La magia de lo ancestral nos hace recuperar el valor de la naturaleza, de lo primigenio. Ayela reclama con escrúpulos ecológicos al ser natural, a partir del ser que regresa a la caverna con más conocimientos, como en la historia de Platón, intentando liberar a los otros humanos que siguen cegados por la interpretación de simples sombras. Y así,  nos internamos aún más adentro, y llegamos a un espacio más alto y amplio -no hay que olvidar que estos Pozos fueron hechos para recoger el agua de la lluvia- . Su misión fue contener un líquido que siempre fue precioso para nuestra ciudad. Un tesoro básico para la subsistencia. Aquí encontramos una estructura de más de cuatro metros con un concepto místico, entre herramienta de trabajo y utensilio religioso. Por un lado, recuerda a ingenios fabricados para sacar tesoros de las profundidades -ya sea agua, crudo, o cualquier otro material de interés económico o vital-, por otro, se inspira en los míticos rodillos o ruedas budistas de plegaria, que remiten a la repetición e invitan a los visitantes a participar. Si la pieza anterior, el árbol, estaba realizado con un tronco real y papel, producto inherente al mismo, el metal configura esta estructura que nos lleva a pensar en las realizaciones del ser humano, como es la propia construcción de la religión. Los elementos de la naturaleza forman parte de la construcción atávica de nuestros miedos, esperanzas y mitologías. Pero esta escultura invita al juego, a la posibilidad de interactuar con ella. Un trípode gigante de cuatro extremidades que podemos atravesar por debajo, circunvalar o hacer girar sus rodillos en repetición sálmica… un paso más en nuestro camino del alma, en esa búsqueda al centro de nosotros mismos, paralelismo de la indagación del interior. Rotor nistágmico de Ganger, aprender mediante el juego, sin olvidar el humor, como juegan los cachorros para poder defenderse en la vida.

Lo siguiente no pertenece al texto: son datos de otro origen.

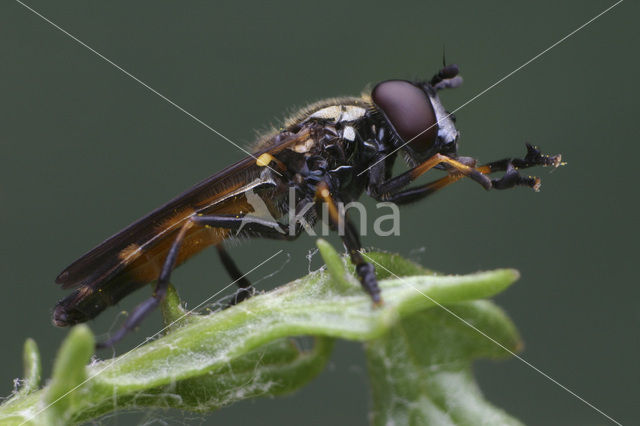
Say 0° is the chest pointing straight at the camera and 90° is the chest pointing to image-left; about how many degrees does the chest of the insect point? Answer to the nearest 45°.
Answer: approximately 270°

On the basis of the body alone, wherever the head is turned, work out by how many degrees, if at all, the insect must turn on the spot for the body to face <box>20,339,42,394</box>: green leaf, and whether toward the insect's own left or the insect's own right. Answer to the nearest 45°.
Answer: approximately 135° to the insect's own right

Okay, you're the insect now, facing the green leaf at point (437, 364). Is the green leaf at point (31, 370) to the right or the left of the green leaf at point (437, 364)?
right

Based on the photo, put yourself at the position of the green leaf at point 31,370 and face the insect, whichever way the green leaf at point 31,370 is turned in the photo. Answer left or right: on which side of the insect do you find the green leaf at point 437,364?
right
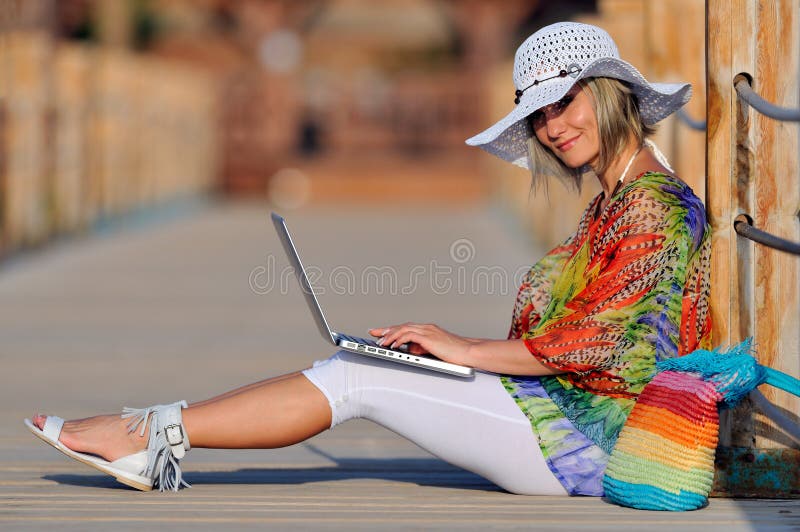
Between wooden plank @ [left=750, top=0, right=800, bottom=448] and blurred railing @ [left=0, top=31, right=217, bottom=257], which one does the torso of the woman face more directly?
the blurred railing

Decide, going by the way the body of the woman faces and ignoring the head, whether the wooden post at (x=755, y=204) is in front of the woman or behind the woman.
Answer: behind

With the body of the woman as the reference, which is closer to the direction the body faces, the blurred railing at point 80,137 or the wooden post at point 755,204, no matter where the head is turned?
the blurred railing

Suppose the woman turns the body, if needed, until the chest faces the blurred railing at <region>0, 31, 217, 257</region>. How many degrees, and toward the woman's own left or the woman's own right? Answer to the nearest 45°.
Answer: approximately 90° to the woman's own right

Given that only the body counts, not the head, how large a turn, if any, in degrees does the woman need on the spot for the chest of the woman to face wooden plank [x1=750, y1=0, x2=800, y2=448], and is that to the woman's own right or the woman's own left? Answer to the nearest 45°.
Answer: approximately 180°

fotografía: Natalia Molinos

Y seguimos el hilo fluorescente de las paredes hasta el último pozo. En los antiguos templos, el sancta santorum, la última estancia, estaba dedicada a la divinidad, solo los indicados podían acceder a ella, los reyes, los faraones, los sacerdotes. Incluso en los inicios del arte, en el paleolítico, las cuevas más profundas eran las elegidas por los artistas para sus representaciones de bisontes y ciervos. En este hipogeo artístico, el sancta santorum, por supuesto, es esta última sala democratizada para todos, donde volvemos a encontrarnos una visión imposible, aquí, en los abismos de la tierra, en un espacio que fue de recogida de aguas, el artista nos presenta una columna de platos erigida quiméricamente en las profundidades del Mediterráneo.

fotografía: Natalia Molinos

fotografía: pressreader.com

Agua y tierra, espacios abisales que nos conectan con el ser natural que muchas veces olvidamos que somos. El artista nos abre a una nueva conciencia  en nuestra relación con nosotros mismos y nuestro entorno a través de un viaje esotérico y sorprendente, con humor e impactando a nuestros sentidos. Ayela es el hombre liberado del mito de la caverna, que vuelve para mostrar a los demás que la realidad que contemplamos no es más que una interpretación más, una de las muchas sombras que se reflejan. Entender la verdad exige un autoconocimiento  que, probablemente, al alcanzarse, colme nuestro “hueco interior”.

 

Natalia Molinos

 

‘Hipogea. El hueco interior’ de Aurelio Ayela, en el marco del II ciclo de arte y medio ambiente. a muestra del artista alicantino permanecerá abierta al público hasta el 15 de enero de 2022.